On Monday, August 26, 2013, Rafael Martinez wrote:
-----BEGIN PGP SIGNED MESSAGE-----
Hash: SHA1
Hello
We have a SQL statement that with 9.1 takes ca 4000ms to finnish and
with 9.2 over 22000ms.
The explain analyze information is here:
Could you do explain (analyze, buffers) of these?
With 9.1.:
http://explain.depesz.com/s/5ou
With 9.2
http://explain.depesz.com/s/d4vU
The SQL statement is:
SELECT firstname || ' ' || lastname AS Name
FROM Person R
WHERE R.gender like 'F'
AND 19 < (SELECT COUNT(DISTINCT filmId)
FROM FilmParticipation F
WHERE F.partType = 'director' AND
F.personId = R.personId )
What happens if you excise the "19 < (select ...)" clause?
That would greatly simplify the analysis, assuming the problem remains.
How many distinct filmId are there?
We can see that the query plan is very different between versions and
that 9.2 is really wrong with the number of rows involved. Why is 9.2
taking so wrong about the number of rows involved in some parts of the
plan?
Most directors are not also actors, so there is a strong negative correlation that PostgreSQL is not aware of. However, I think if you could get 9.1 to report the same path, it would be just as wrong on that estimate. But since it doesn't report the same path, you don't see how wrong it is.
Try running:
explain (analyze, buffers)
SELECT D.personId
FROM FilmParticipation D
WHERE D.partType = 'director'
--AND D.personId = R.personId
AND NOT EXISTS (
SELECT *
FROM FilmParticipation C
WHERE C.partType = 'cast'
AND C.filmId = D.filmId
AND C.personId = D.personId
);
On both 9.1 and 9.2.
Cheers,
Jeff

#### Problem to solve
Copy the thread on the slow PostgreSQL query, everything from "FROM FilmParticipation F" down to "the problem remains.", replacing "analysis" with "diagnosis". The items that follow the thread are not required.

#### Extracted records
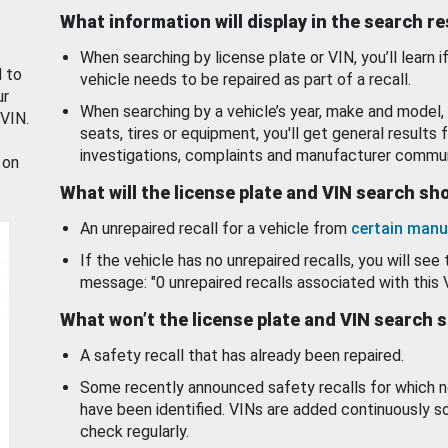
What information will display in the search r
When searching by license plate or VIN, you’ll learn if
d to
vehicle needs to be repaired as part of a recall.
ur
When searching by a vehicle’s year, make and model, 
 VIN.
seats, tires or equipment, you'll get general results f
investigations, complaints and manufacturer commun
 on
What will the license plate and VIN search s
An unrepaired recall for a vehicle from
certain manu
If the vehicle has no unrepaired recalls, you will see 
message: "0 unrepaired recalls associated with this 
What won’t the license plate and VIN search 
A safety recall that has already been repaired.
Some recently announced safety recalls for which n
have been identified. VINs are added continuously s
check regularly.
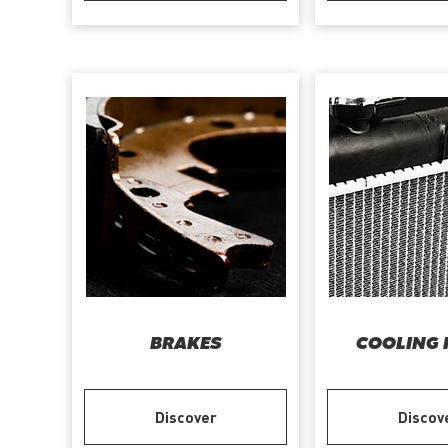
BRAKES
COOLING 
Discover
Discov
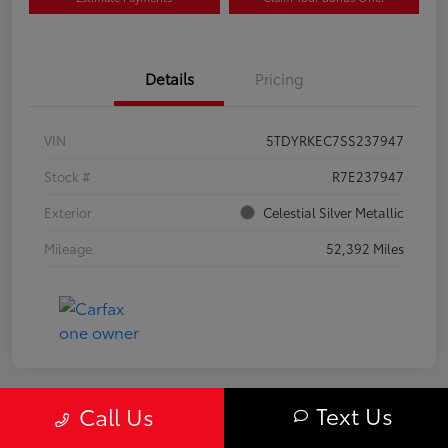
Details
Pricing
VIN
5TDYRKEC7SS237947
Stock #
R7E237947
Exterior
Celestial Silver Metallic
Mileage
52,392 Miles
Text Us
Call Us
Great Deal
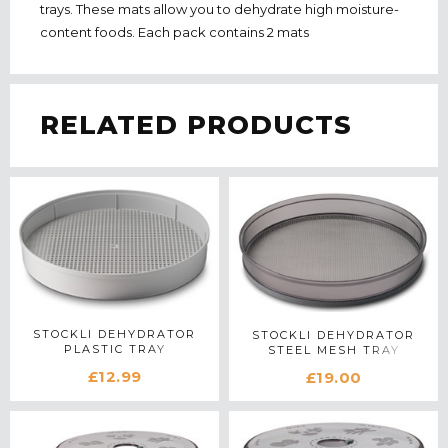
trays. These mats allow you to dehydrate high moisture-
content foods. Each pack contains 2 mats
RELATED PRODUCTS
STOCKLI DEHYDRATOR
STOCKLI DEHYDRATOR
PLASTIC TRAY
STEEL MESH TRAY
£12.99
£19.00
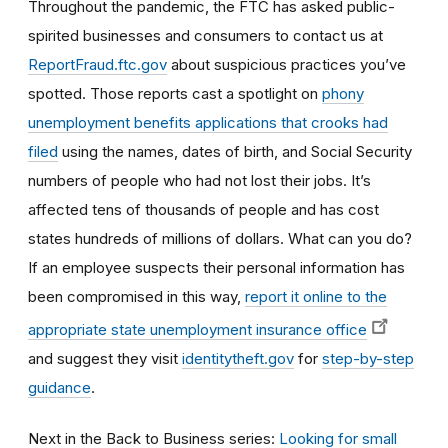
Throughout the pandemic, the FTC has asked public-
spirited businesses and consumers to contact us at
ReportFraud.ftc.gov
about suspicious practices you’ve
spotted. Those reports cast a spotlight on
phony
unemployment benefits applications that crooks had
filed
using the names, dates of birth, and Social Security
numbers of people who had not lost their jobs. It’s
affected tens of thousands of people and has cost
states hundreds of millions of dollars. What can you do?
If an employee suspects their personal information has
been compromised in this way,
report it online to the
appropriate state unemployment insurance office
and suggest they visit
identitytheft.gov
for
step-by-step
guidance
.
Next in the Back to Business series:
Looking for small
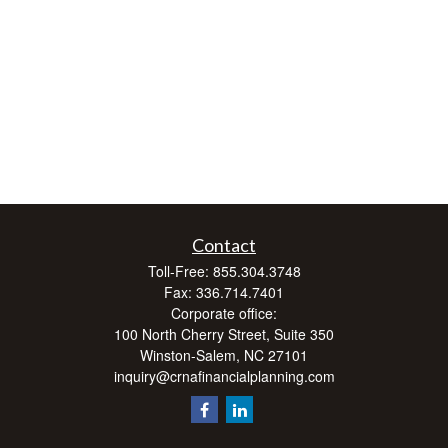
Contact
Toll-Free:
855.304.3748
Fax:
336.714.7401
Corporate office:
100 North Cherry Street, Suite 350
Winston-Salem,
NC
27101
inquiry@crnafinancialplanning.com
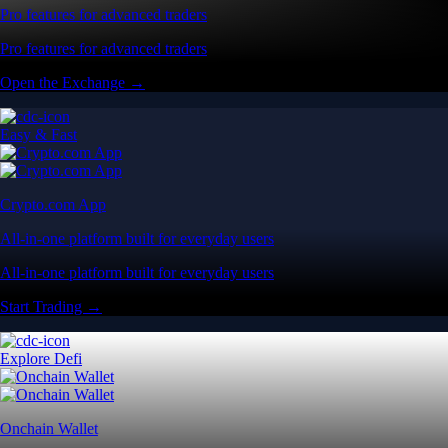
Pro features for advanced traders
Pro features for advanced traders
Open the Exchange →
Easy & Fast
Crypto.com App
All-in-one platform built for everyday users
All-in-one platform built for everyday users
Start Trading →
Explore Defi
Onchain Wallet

--

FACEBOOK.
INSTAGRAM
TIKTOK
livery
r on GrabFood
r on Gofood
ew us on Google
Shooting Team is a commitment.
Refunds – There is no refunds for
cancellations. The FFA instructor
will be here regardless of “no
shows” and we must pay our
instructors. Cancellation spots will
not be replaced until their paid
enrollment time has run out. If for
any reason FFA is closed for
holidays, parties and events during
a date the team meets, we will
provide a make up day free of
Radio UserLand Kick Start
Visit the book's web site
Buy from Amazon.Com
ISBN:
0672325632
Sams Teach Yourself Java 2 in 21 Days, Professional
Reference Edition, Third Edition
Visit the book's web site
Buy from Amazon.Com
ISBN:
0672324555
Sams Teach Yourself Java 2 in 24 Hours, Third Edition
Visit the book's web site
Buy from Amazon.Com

#### Reply to the exercise
FROM FilmParticipation F
WHERE F.partType = 'director' AND
F.personId = R.personId )
What happens if you excise the "19 < (select ...)" clause?
That would greatly simplify the diagnosis, assuming the problem remains.